** RECORDS SHOWN follows **
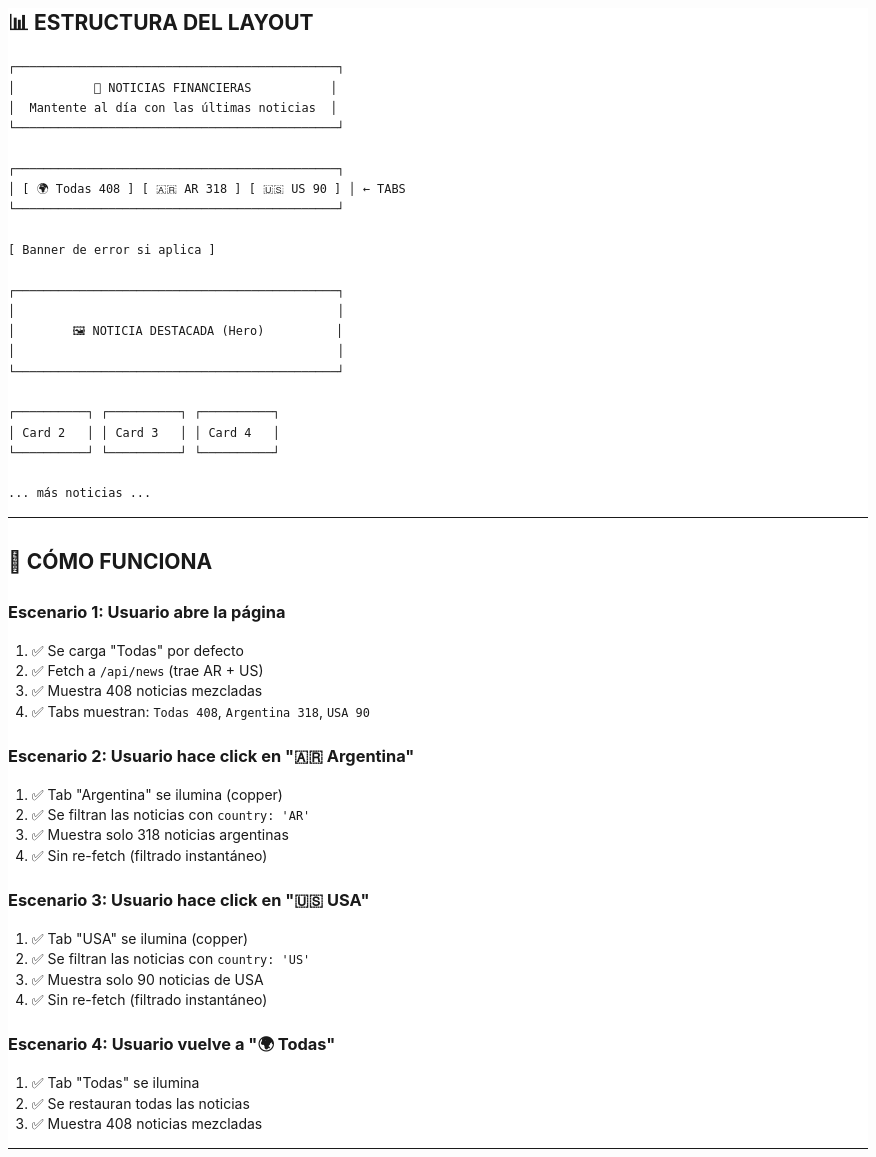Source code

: 
## 📊 ESTRUCTURA DEL LAYOUT

```
┌─────────────────────────────────────────────┐
│           📰 NOTICIAS FINANCIERAS           │
│  Mantente al día con las últimas noticias  │
└─────────────────────────────────────────────┘

┌─────────────────────────────────────────────┐
│ [ 🌍 Todas 408 ] [ 🇦🇷 AR 318 ] [ 🇺🇸 US 90 ] │ ← TABS
└─────────────────────────────────────────────┘

[ Banner de error si aplica ]

┌─────────────────────────────────────────────┐
│                                             │
│        🖼️ NOTICIA DESTACADA (Hero)          │
│                                             │
└─────────────────────────────────────────────┘

┌──────────┐ ┌──────────┐ ┌──────────┐
│ Card 2   │ │ Card 3   │ │ Card 4   │
└──────────┘ └──────────┘ └──────────┘

... más noticias ...
```

---

## 🧪 CÓMO FUNCIONA

### Escenario 1: Usuario abre la página
1. ✅ Se carga "Todas" por defecto
2. ✅ Fetch a `/api/news` (trae AR + US)
3. ✅ Muestra 408 noticias mezcladas
4. ✅ Tabs muestran: `Todas 408`, `Argentina 318`, `USA 90`

### Escenario 2: Usuario hace click en "🇦🇷 Argentina"
1. ✅ Tab "Argentina" se ilumina (copper)
2. ✅ Se filtran las noticias con `country: 'AR'`
3. ✅ Muestra solo 318 noticias argentinas
4. ✅ Sin re-fetch (filtrado instantáneo)

### Escenario 3: Usuario hace click en "🇺🇸 USA"
1. ✅ Tab "USA" se ilumina (copper)
2. ✅ Se filtran las noticias con `country: 'US'`
3. ✅ Muestra solo 90 noticias de USA
4. ✅ Sin re-fetch (filtrado instantáneo)

### Escenario 4: Usuario vuelve a "🌍 Todas"
1. ✅ Tab "Todas" se ilumina
2. ✅ Se restauran todas las noticias
3. ✅ Muestra 408 noticias mezcladas

---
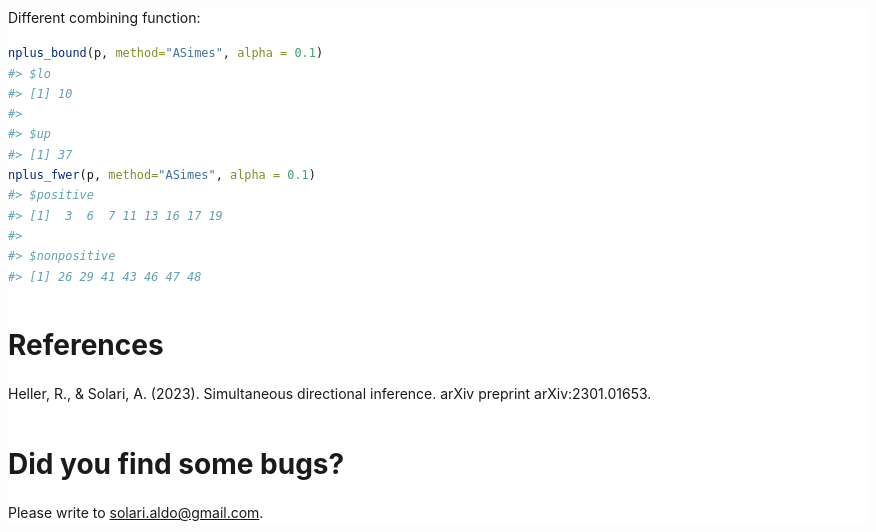 Different combining function:

``` r
nplus_bound(p, method="ASimes", alpha = 0.1)
#> $lo
#> [1] 10
#> 
#> $up
#> [1] 37
nplus_fwer(p, method="ASimes", alpha = 0.1)
#> $positive
#> [1]  3  6  7 11 13 16 17 19
#> 
#> $nonpositive
#> [1] 26 29 41 43 46 47 48
```

# References

Heller, R., & Solari, A. (2023). Simultaneous directional inference.
arXiv preprint arXiv:2301.01653.

# Did you find some bugs?

Please write to <solari.aldo@gmail.com>.
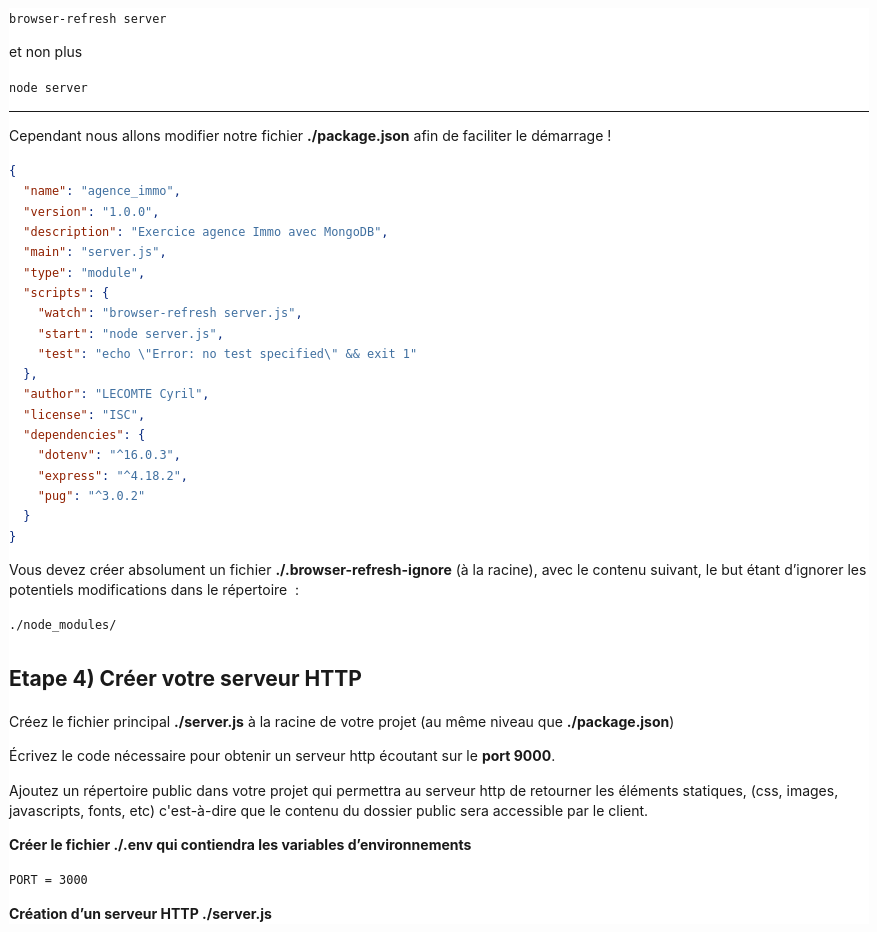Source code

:`browser-refresh server`

et non plus

`node server`

---

Cependant nous allons modifier notre fichier **./package.json** afin de faciliter le démarrage !

```json
{
  "name": "agence_immo",
  "version": "1.0.0",
  "description": "Exercice agence Immo avec MongoDB",
  "main": "server.js",
  "type": "module",
  "scripts": {
    "watch": "browser-refresh server.js",
    "start": "node server.js",
    "test": "echo \"Error: no test specified\" && exit 1"
  },
  "author": "LECOMTE Cyril",
  "license": "ISC",
  "dependencies": {
    "dotenv": "^16.0.3",
    "express": "^4.18.2",
    "pug": "^3.0.2"
  }
}
```

Vous devez créer absolument un fichier **./.browser-refresh-ignore** (à la racine), avec le contenu suivant, le but étant d’ignorer les potentiels modifications dans le répertoire  :

```makefile
./node_modules/
```

## Etape 4) Créer votre serveur HTTP

Créez le fichier principal **./server.js** à la racine de votre projet (au même niveau que **./package.json**)

Écrivez le code nécessaire pour obtenir un serveur http écoutant sur le **port 9000**.

Ajoutez un répertoire public dans votre projet qui permettra au serveur http de retourner les éléments statiques, (css, images, javascripts, fonts, etc) c'est-à-dire que le contenu du dossier public sera accessible par le client.

**Créer le fichier ./.env qui contiendra les variables d’environnements**

```
PORT = 3000
```

**Création d’un serveur HTTP ./server.js**
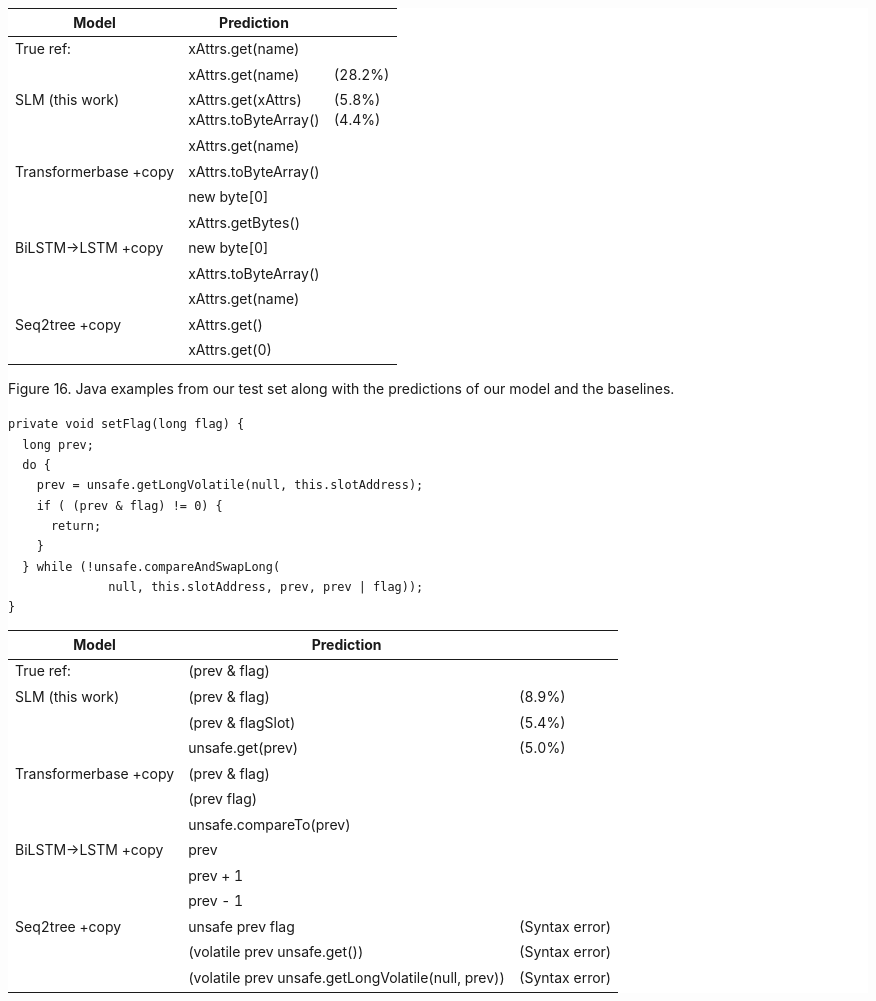 | Model                 | Prediction                                 |                  |
|-----------------------|--------------------------------------------|------------------|
| True ref:             | xAttrs.get(name)                           |                  |
|                       | xAttrs.get(name)                           | (28.2%)          |
| SLM (this work)       | xAttrs.get(xAttrs)<br>xAttrs.toByteArray() | (5.8%)<br>(4.4%) |
|                       | xAttrs.get(name)                           |                  |
| Transformerbase +copy | xAttrs.toByteArray()                       |                  |
|                       | new byte[0]                                |                  |
|                       | xAttrs.getBytes()                          |                  |
| BiLSTM→LSTM +copy     | new byte[0]                                |                  |
|                       | xAttrs.toByteArray()                       |                  |
|                       | xAttrs.get(name)                           |                  |
| Seq2tree +copy        | xAttrs.get()                               |                  |
|                       | xAttrs.get(0)                              |                  |

Figure 16. Java examples from our test set along with the predictions of our model and the baselines.

```
private void setFlag(long flag) {
  long prev;
  do {
    prev = unsafe.getLongVolatile(null, this.slotAddress);
    if ( (prev & flag) != 0) {
      return;
    }
  } while (!unsafe.compareAndSwapLong(
              null, this.slotAddress, prev, prev | flag));
}
```

| Model                 | Prediction                                         |                |
|-----------------------|----------------------------------------------------|----------------|
| True ref:             | (prev & flag)                                      |                |
| SLM (this work)       | (prev & flag)                                      | (8.9%)         |
|                       | (prev & flagSlot)                                  | (5.4%)         |
|                       | unsafe.get(prev)                                   | (5.0%)         |
| Transformerbase +copy | (prev & flag)                                      |                |
|                       | (prev   flag)                                      |                |
|                       | unsafe.compareTo(prev)                             |                |
| BiLSTM→LSTM +copy     | prev                                               |                |
|                       | prev + 1                                           |                |
|                       | prev - 1                                           |                |
| Seq2tree +copy        | unsafe prev flag                                   | (Syntax error) |
|                       | (volatile prev unsafe.get())                       | (Syntax error) |
|                       | (volatile prev unsafe.getLongVolatile(null, prev)) | (Syntax error) |
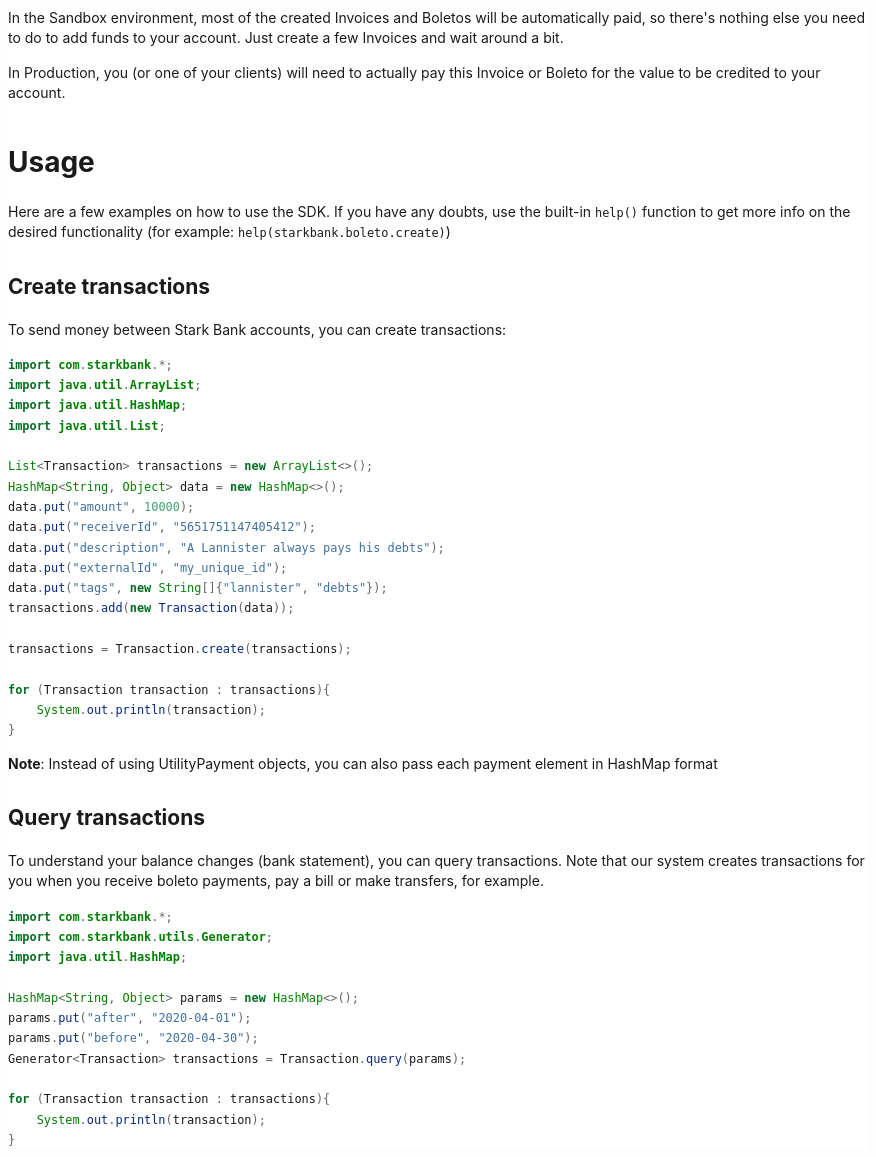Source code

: In the Sandbox environment, most of the created Invoices and Boletos will be automatically paid,
so there's nothing else you need to do to add funds to your account. Just create
a few Invoices and wait around a bit.

In Production, you (or one of your clients) will need to actually pay this Invoice or Boleto
for the value to be credited to your account.


# Usage

Here are a few examples on how to use the SDK. If you have any doubts, use the built-in
`help()` function to get more info on the desired functionality
(for example: `help(starkbank.boleto.create)`)

## Create transactions

To send money between Stark Bank accounts, you can create transactions:

```java
import com.starkbank.*;
import java.util.ArrayList;
import java.util.HashMap;
import java.util.List;

List<Transaction> transactions = new ArrayList<>();
HashMap<String, Object> data = new HashMap<>();
data.put("amount", 10000);
data.put("receiverId", "5651751147405412");
data.put("description", "A Lannister always pays his debts");
data.put("externalId", "my_unique_id");
data.put("tags", new String[]{"lannister", "debts"});
transactions.add(new Transaction(data));

transactions = Transaction.create(transactions);

for (Transaction transaction : transactions){
    System.out.println(transaction);
}
```

**Note**: Instead of using UtilityPayment objects, you can also pass each payment element in HashMap format

## Query transactions

To understand your balance changes (bank statement), you can query
transactions. Note that our system creates transactions for you when
you receive boleto payments, pay a bill or make transfers, for example.

```java
import com.starkbank.*;
import com.starkbank.utils.Generator;
import java.util.HashMap;

HashMap<String, Object> params = new HashMap<>();
params.put("after", "2020-04-01");
params.put("before", "2020-04-30");
Generator<Transaction> transactions = Transaction.query(params);

for (Transaction transaction : transactions){
    System.out.println(transaction);
}
```
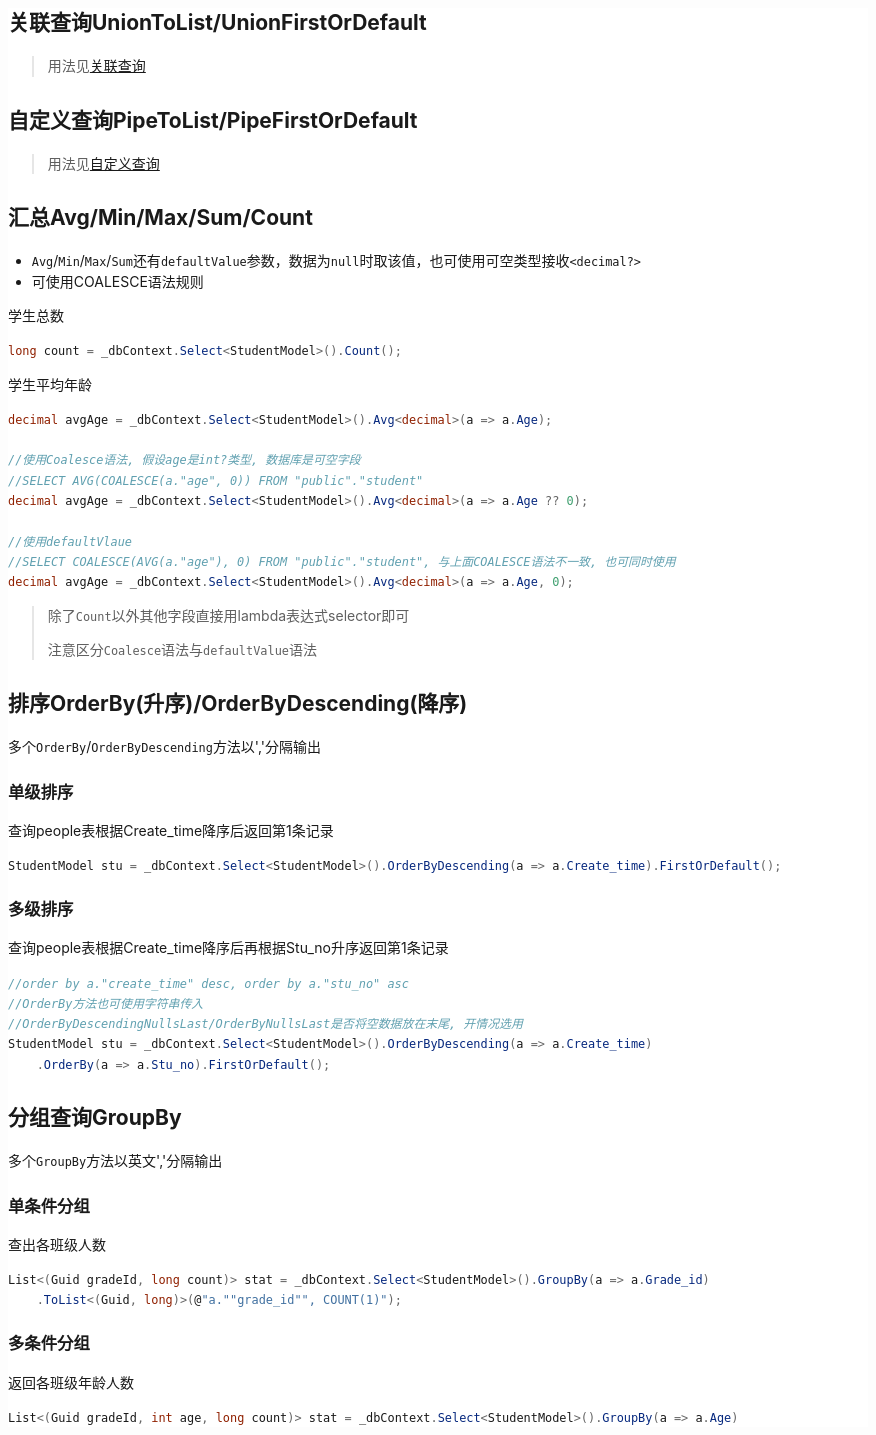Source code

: ## 关联查询UnionToList/UnionFirstOrDefault
> 用法见[关联查询](./JoinQuery.md)
## 自定义查询PipeToList/PipeFirstOrDefault
> 用法见[自定义查询](./CustomQuery.md)
## 汇总Avg/Min/Max/Sum/Count
- ``Avg``/``Min``/``Max``/``Sum``还有``defaultValue``参数，数据为``null``时取该值，也可使用可空类型接收``<decimal?>``
- 可使用COALESCE语法规则

学生总数
``` C#
long count = _dbContext.Select<StudentModel>().Count();
```
学生平均年龄
``` C#
decimal avgAge = _dbContext.Select<StudentModel>().Avg<decimal>(a => a.Age);

//使用Coalesce语法, 假设age是int?类型, 数据库是可空字段
//SELECT AVG(COALESCE(a."age", 0)) FROM "public"."student"
decimal avgAge = _dbContext.Select<StudentModel>().Avg<decimal>(a => a.Age ?? 0);

//使用defaultVlaue
//SELECT COALESCE(AVG(a."age"), 0) FROM "public"."student", 与上面COALESCE语法不一致, 也可同时使用
decimal avgAge = _dbContext.Select<StudentModel>().Avg<decimal>(a => a.Age, 0);
```

> 除了``Count``以外其他字段直接用lambda表达式selector即可
> 
> 注意区分``Coalesce``语法与``defaultValue``语法
## 排序OrderBy(升序)/OrderByDescending(降序)
多个``OrderBy``/``OrderByDescending``方法以','分隔输出
### 单级排序
查询people表根据Create_time降序后返回第1条记录
``` C#
StudentModel stu = _dbContext.Select<StudentModel>().OrderByDescending(a => a.Create_time).FirstOrDefault();
```
### 多级排序
查询people表根据Create_time降序后再根据Stu_no升序返回第1条记录
``` C#
//order by a."create_time" desc, order by a."stu_no" asc
//OrderBy方法也可使用字符串传入
//OrderByDescendingNullsLast/OrderByNullsLast是否将空数据放在末尾, 开情况选用
StudentModel stu = _dbContext.Select<StudentModel>().OrderByDescending(a => a.Create_time)
    .OrderBy(a => a.Stu_no).FirstOrDefault();
```

## 分组查询GroupBy
多个``GroupBy``方法以英文','分隔输出
### 单条件分组
查出各班级人数
``` C#
List<(Guid gradeId, long count)> stat = _dbContext.Select<StudentModel>().GroupBy(a => a.Grade_id)
    .ToList<(Guid, long)>(@"a.""grade_id"", COUNT(1)");
```
### 多条件分组
返回各班级年龄人数
``` C#
List<(Guid gradeId, int age, long count)> stat = _dbContext.Select<StudentModel>().GroupBy(a => a.Age)
```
** End of RECORDS SHOWN **
# WORK ORDER
Reply with the number only, stating how many lines in the listing hold the string "method".

# TASK RESPONSE
2